▶ **Problem to work on**
Using the data below, return all lines in which "position" appears.

▶ **Data shown**
------------------------------------
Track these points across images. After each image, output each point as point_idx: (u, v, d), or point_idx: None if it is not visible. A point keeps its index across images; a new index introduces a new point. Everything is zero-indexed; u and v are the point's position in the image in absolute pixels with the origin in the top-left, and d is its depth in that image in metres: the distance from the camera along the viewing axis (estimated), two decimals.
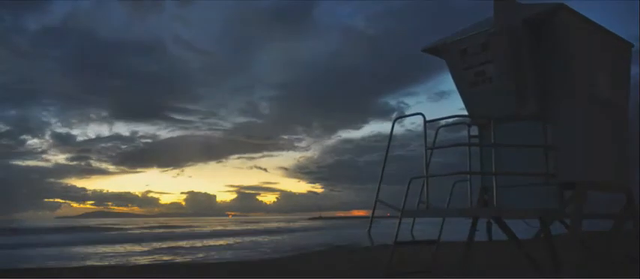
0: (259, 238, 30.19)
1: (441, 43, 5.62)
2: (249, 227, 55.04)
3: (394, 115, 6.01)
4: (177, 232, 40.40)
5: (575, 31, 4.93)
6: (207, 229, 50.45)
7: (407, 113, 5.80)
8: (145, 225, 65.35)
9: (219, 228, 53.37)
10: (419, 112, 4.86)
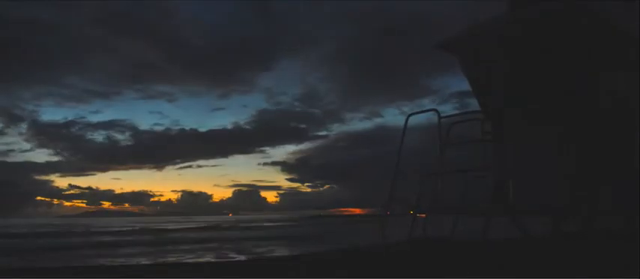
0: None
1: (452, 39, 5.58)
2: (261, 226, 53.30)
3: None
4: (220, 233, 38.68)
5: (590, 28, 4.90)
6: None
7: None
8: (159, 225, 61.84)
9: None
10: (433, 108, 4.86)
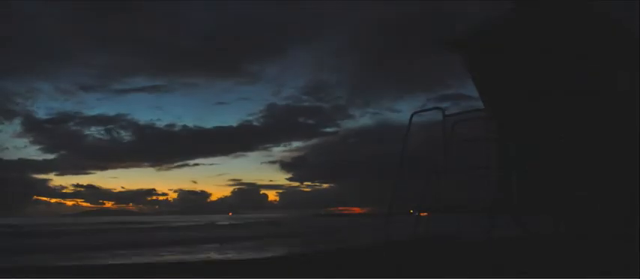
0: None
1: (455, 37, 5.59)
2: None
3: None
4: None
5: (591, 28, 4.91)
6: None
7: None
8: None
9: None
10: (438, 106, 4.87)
------------------------------------
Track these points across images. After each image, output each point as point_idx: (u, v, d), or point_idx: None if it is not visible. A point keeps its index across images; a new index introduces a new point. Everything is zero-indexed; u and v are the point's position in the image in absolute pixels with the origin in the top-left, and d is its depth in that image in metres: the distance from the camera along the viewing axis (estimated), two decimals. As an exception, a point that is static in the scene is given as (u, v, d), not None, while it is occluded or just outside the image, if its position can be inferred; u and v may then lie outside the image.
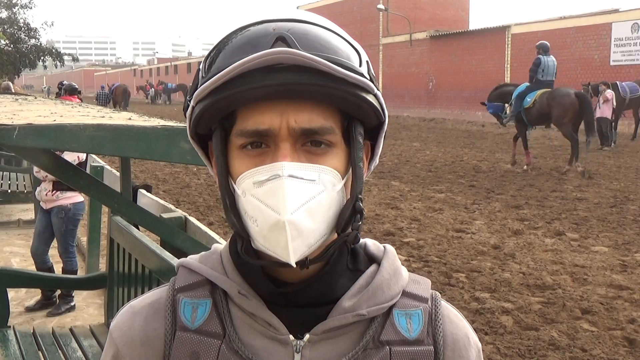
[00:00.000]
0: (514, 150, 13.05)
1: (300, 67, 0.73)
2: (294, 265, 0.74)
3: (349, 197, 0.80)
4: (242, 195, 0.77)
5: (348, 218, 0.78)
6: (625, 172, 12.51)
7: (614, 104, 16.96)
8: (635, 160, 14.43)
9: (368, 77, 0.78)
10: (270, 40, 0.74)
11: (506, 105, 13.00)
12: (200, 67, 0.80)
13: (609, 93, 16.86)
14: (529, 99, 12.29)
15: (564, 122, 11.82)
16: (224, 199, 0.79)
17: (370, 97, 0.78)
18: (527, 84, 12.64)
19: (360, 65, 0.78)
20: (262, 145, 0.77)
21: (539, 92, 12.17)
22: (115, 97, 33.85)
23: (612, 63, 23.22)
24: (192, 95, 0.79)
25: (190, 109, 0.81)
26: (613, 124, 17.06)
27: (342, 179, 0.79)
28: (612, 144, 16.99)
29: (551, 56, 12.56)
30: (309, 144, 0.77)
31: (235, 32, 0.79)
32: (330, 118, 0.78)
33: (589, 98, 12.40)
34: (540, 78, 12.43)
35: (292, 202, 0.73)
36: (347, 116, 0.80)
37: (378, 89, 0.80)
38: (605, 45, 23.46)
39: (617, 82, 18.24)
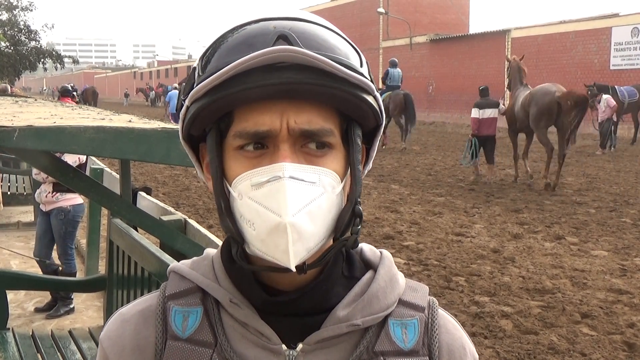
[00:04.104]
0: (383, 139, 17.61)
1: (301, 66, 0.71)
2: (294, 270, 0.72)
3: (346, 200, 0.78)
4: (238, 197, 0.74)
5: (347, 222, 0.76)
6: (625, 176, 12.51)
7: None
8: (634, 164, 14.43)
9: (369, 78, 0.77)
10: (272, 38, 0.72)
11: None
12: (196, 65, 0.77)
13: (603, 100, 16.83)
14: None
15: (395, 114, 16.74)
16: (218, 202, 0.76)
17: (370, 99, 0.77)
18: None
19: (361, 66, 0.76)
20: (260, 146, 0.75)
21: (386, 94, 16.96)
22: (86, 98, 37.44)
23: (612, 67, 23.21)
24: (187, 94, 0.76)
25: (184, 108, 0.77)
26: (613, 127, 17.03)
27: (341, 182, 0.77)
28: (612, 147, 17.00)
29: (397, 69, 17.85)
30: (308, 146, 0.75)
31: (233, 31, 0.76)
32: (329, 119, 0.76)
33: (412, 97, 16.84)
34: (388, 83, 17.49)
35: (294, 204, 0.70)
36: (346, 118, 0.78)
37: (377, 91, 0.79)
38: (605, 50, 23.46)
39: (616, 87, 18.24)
------------------------------------
▶ **Worked solution**
Track these points across images. After each image, output each point as point_idx: (u, v, d), or point_idx: None if it is not visible. A point keeps its index across images; a new index introduces a new point. Everything is zero-indexed; u and v are the point's position in the image in absolute pixels with the origin in the top-left, and d is its depth in that image in metres: the distance from the camera along the viewing axis (estimated), two decimals.
Track these points across images. After each image, output each point as point_idx: (u, v, d), or point_idx: None if it is not visible. A point keeps its index across images; a new index introduces a new point. Everything is zero-indexed; u and v are the point's position in the image in absolute pixels with the origin in the top-left, and d is its depth in that image in metres: the distance from the camera along the viewing axis (estimated), two decimals. As an exception, a point that is static in the scene is given as (u, v, d), not None, while it is occluded or just outside the image, if its position can be inferred; u and v may then lie outside the image.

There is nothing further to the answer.